A ball is thrown directly upward with an initial velocity of 14 m/s. If the ball is released from an initial height of 2.8 m above ground, how long is the ball in the air before landing on the ground? Ignore air drag.
Vf = Vo^2 + 2gd,
d(up) = (Vf^2 - Vo^2) / 2g,
d(up) = (0 - (14)^2) / -19.6 = 10m.
D = 2.8 + 10 = 12.8m above ground.
Vf = Vo + gt,
t(up) = (Vf - Vo) / g,
t(up) = (0 - 14) / -9.8 = 1.43s.
D = Vo*t + 0.5gt^2 = 12.8,
0 + 0.5*9.8t^2 = 12.8,
4.9t^2 = 12.8,
t^2 = 2.61,
t(down) = 1.62s.
T = 1.43 + 1.62 = 3.05s. in air.
To find the time it takes for the ball to land on the ground, we can use the equation of motion for vertically thrown objects. This equation relates the displacement, initial velocity, time, and acceleration due to gravity.
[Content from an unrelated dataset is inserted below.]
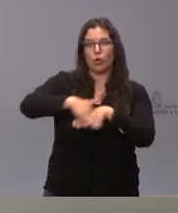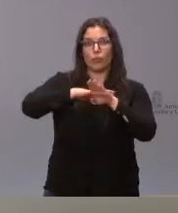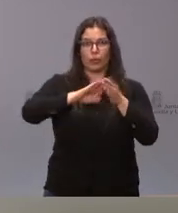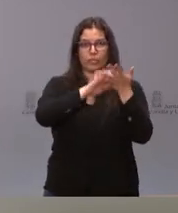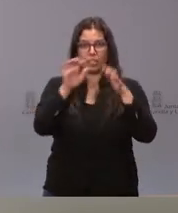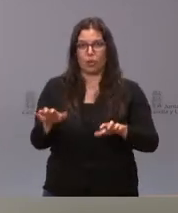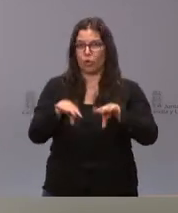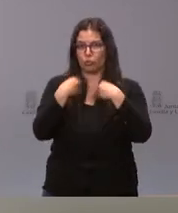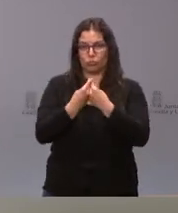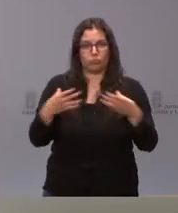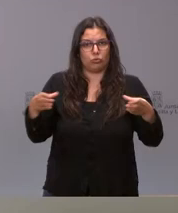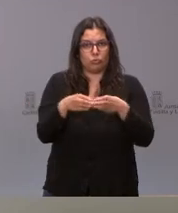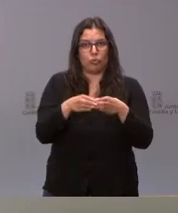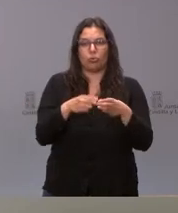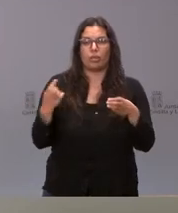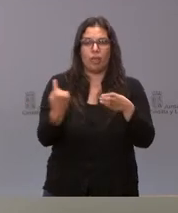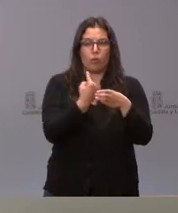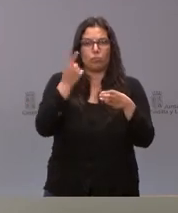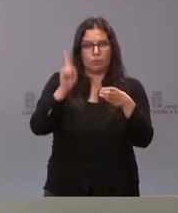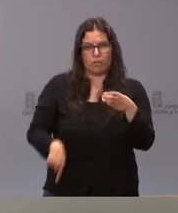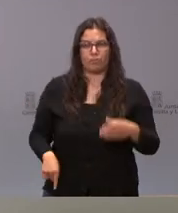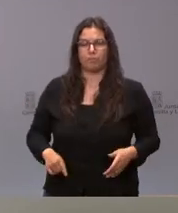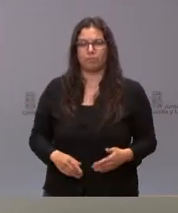en su conjunto y cada uno de los miembros que lo integran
1. The initial velocity, u, is given as 14 m/s.
2. The acceleration due to gravity, a, is -9.8 m/s^2 (negative because it is acting in the opposite direction to the initial velocity).
3. The displacement, s, is the distance between the initial height and the ground, which is 2.8 m in this case.
4. The time, t, is what we are trying to find.
Using the equation:
s = ut + (1/2)at^2
Substituting the given values into the equation:
2.8 = 14t + (1/2)(-9.8)t^2
Simplifying the equation:
2.8 = 14t - 4.9t^2
Rearranging and combining like terms to form a quadratic equation:
4.9t^2 - 14t + 2.8 = 0
Now, we can solve this quadratic equation to find the values of t. We can use the quadratic formula:
t = (-b ± √(b^2 - 4ac)) / (2a)
Here, a = 4.9, b = -14, and c = 2.8. Plugging them into the formula:
t = (-(-14) ± √((-14)^2 - 4 * 4.9 * 2.8)) / (2 * 4.9)
Simplifying the equation further:
t = (14 ± √(196 - 54.88)) / 9.8
t = (14 ± √141.12) / 9.8
Now, we can calculate the two possible values for t using the positive and negative square root:
t₁ = (14 + √141.12) / 9.8
t₂ = (14 - √141.12) / 9.8
Calculating the values:
t₁ ≈ 2.46 seconds
t₂ ≈ -0.37 seconds (discarded as it is negative)
The ball will be in the air for approximately 2.46 seconds before landing on the ground.